Activity —
From the entries below, transcribe exactly the lines between the line holding "383 556 118.6" and the line holding "354 537 120.0", inclusive; skip all other lines.
(Beginning of Supplied entries)
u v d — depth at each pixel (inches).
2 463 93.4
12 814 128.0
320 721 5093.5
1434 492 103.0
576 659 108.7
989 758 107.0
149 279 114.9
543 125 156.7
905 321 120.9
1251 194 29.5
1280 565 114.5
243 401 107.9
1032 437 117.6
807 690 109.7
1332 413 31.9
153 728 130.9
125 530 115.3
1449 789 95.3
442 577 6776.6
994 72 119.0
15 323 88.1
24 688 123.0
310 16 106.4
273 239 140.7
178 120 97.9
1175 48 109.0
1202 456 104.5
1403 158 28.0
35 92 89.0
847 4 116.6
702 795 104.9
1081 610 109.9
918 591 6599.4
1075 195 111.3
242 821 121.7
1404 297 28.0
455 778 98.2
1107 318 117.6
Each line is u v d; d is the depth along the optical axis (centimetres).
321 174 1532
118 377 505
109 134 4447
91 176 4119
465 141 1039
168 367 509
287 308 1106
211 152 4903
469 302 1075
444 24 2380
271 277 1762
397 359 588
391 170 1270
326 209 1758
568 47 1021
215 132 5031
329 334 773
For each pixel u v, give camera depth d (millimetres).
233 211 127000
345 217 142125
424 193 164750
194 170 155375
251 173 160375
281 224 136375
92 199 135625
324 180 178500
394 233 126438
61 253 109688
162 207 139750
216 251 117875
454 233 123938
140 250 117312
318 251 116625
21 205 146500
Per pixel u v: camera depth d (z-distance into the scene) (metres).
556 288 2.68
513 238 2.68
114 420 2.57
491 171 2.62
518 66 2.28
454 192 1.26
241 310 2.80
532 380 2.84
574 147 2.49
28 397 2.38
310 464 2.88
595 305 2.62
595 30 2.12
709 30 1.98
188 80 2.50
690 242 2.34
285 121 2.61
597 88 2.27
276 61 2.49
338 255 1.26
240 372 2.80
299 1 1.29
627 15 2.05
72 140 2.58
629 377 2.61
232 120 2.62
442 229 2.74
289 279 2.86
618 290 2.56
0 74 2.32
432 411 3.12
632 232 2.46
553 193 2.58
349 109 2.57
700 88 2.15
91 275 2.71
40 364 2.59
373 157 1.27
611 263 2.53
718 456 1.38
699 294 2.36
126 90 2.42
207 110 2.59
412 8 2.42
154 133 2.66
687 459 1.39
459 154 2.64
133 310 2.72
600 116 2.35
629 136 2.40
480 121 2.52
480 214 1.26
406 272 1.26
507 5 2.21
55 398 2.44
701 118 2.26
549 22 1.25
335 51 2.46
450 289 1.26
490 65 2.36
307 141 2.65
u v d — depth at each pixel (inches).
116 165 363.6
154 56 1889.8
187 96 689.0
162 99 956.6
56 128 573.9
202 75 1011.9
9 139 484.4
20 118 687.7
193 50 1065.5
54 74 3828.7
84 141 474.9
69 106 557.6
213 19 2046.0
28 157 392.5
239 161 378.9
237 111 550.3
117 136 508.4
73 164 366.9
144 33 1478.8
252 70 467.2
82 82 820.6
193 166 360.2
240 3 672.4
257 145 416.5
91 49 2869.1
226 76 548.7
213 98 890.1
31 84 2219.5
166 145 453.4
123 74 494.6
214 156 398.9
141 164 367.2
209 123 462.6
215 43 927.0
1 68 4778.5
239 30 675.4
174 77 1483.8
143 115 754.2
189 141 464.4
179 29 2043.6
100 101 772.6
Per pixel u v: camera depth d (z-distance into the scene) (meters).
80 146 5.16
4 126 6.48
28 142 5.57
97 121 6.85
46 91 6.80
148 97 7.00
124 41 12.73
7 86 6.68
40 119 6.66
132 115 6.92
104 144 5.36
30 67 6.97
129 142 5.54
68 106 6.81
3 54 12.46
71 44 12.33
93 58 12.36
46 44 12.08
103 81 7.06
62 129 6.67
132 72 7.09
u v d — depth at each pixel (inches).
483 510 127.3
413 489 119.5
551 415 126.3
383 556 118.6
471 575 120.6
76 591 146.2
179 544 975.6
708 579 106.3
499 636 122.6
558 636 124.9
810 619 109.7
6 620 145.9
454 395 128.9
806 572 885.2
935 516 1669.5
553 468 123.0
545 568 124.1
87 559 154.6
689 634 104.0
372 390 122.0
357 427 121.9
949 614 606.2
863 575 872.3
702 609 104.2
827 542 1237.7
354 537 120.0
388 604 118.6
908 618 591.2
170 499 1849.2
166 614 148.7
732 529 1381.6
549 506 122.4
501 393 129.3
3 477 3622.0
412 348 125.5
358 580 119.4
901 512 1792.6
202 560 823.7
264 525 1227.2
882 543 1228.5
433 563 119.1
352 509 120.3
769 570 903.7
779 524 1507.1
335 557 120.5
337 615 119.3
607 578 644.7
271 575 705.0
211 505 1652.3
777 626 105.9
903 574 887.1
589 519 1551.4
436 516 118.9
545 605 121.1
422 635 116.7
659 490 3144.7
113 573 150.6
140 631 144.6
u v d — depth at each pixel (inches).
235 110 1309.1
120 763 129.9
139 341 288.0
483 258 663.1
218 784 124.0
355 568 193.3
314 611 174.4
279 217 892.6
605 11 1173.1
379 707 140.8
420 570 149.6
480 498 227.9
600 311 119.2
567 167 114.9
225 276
(End of Supplied entries)
Answer section —
383 556 118.6
471 575 120.6
76 591 146.2
179 544 975.6
708 579 106.3
499 636 122.6
558 636 124.9
810 619 109.7
6 620 145.9
454 395 128.9
806 572 885.2
935 516 1669.5
553 468 123.0
545 568 124.1
87 559 154.6
689 634 104.0
372 390 122.0
357 427 121.9
949 614 606.2
863 575 872.3
702 609 104.2
827 542 1237.7
354 537 120.0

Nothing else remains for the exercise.